Que chacun dise la vérité à son prochain enseignait Paul aux Ephésiens. Autrefois vous étiez ténèbres, maintenant vous êtes lumière dans le Seigneur. Vivez en enfants de lumière. Comment pouvons-nous être source de lumière dans une situation aussi sombre ? D’abord en ne fuyant pas, en n’évitant pas l’expression des interrogations, en gardant une attitude d’écoute. Les questions que pose la personne malade ne sont pas toujours celles que l’on attend. Ecouter passe parfois par des moments de silence que l’on peut être tenté de vouloir meubler. Ensuite toutes les questions n’ont pas obligatoirement une réponse. Souvenons-nous des amis de Job qui avaient trop facilement réponse à tout…

 

Dans la connaissance que le médecin a de la maladie de la personne qu’il soigne, certains faits s’imposent car ils sont le constat d’un état présent : fatigue, essoufflement, tache sur le foie au scanner, cellules cancéreuses sur le prélèvement… En faire la constatation avec la personne malade, dans la mesure où elle le souhaite, est le fondement d’une relation de confiance. En revanche, parler du devenir, de l’évolution prévisible de la maladie nécessite beaucoup plus de prudence. Il est essentiel de respecter la personne que l’on soigne, d’autant qu’elle est affaiblie par sa maladie. Chaque personne a son histoire et doit assumer personnellement sa destinée. La perte d’autonomie physique est si souvent inéluctable qu’elle impose un respect d’autant plus scrupuleux de la dignité de la personne malade.

 

 

Le temps de Dieu

 

Dire un pronostic sur la durée prévisible de la vie est très délicat car même s’il s’agit statistiquement d’une vérité scientifique dans certaines maladies, le moment précis de la mort d’une personne reste toujours mystérieux. Les fréquentes erreurs d’appréciation dans un sens comme dans l’autre font que ce que l’on croit être une vérité devient un oracle, une prédiction qui enferme la personne que l’on veut accompagner, qui la prive d’être elle-même face à sa fin.

 

Ainsi, le pouvoir de répondre à la question du temps qui reste à vivre n’appartient pas plus au médecin qu’à quiconque.

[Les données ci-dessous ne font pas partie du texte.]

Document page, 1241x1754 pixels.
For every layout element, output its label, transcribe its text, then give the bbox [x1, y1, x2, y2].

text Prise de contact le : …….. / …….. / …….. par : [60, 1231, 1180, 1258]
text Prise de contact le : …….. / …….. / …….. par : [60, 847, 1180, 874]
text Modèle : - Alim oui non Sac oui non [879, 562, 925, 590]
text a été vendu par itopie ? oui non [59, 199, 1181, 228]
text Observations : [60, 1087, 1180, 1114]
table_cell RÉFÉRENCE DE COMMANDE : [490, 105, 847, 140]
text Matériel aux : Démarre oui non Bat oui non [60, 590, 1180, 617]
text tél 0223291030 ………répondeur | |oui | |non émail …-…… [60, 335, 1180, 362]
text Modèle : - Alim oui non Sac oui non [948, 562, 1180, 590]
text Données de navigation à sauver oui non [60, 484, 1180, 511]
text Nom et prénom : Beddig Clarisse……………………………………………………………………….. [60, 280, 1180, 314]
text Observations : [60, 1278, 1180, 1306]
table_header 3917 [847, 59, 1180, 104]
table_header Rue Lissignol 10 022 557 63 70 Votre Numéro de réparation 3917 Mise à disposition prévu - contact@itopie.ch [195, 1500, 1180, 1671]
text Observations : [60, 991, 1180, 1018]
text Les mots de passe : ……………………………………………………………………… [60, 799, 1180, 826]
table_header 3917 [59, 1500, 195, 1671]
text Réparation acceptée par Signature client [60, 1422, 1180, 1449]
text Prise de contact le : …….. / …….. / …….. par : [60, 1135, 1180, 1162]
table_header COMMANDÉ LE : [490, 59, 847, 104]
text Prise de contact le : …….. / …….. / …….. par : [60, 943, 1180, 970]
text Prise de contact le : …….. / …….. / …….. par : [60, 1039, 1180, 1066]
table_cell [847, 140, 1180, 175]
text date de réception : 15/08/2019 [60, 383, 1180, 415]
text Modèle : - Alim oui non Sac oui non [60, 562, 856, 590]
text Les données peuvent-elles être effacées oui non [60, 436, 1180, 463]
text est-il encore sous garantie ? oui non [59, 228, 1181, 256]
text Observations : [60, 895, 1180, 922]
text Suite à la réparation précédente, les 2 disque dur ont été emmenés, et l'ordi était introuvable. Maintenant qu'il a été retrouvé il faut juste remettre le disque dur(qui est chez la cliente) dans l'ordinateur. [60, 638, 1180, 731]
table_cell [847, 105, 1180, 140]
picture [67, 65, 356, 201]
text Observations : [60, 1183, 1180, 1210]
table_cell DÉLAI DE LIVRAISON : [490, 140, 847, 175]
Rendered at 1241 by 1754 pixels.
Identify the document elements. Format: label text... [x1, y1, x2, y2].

A des familles qui attendent parfois une réponse à cette question, on est conduit à rappeler cette incertitude qui est la clef du respect de la personne. Pour un chrétien, le choix de ce moment appartient à Dieu en qui il a mis sa confiance. Pour d’autres, le choix de ce moment n’appartient qu’à soi-même et il n’est pas rare de constater que des personnes au bout de leurs forces tiennent on ne sait comment jusqu’à un événement familial donné avant de lâcher prise et de partir.

 

Ainsi, dire la vérité à une personne malade, ce n’est pas dire un diagnostic qui serait une condamnation, un couperet. C’est l’aider à découvrir elle-même son chemin, l’accompagner dans le temps qui lui reste à vivre et dont la durée ne nous appartient pas. C’est aspirer à être une clarté pour la personne diminuée par la maladie. C’est à défaut de soins qui guérissent la maladie, apporter des soins qui calment les douleurs, qui restaurent le sommeil. C’est aussi aider la famille à vivre des relations sereines avec son proche malade, qui ne soient ni abandon, ni résignation, ni déni de la maladie. C’est également savoir garder la juste distance nécessaire au respect de la dignité de la personne, ce qui n’est pas toujours facile avec quelqu’un que l’on a soigné pendant longtemps, s’attribuant parfois avec trop d’orgueil certains succès thérapeutiques.

 

Cette juste distance, c’est assez de proximité pour permettre la compassion, mais aussi assez d’espace pour ne pas empiéter sur les liens affectifs de l’autre et pour éviter la confusion.

 

Dr R.B.

 


NOTE

 

1. : Le Dr Roger Bory est chef de clinique à Lyon, spécialiste en gastro-entérologie, et très engagé dans son Eglise à Vienne.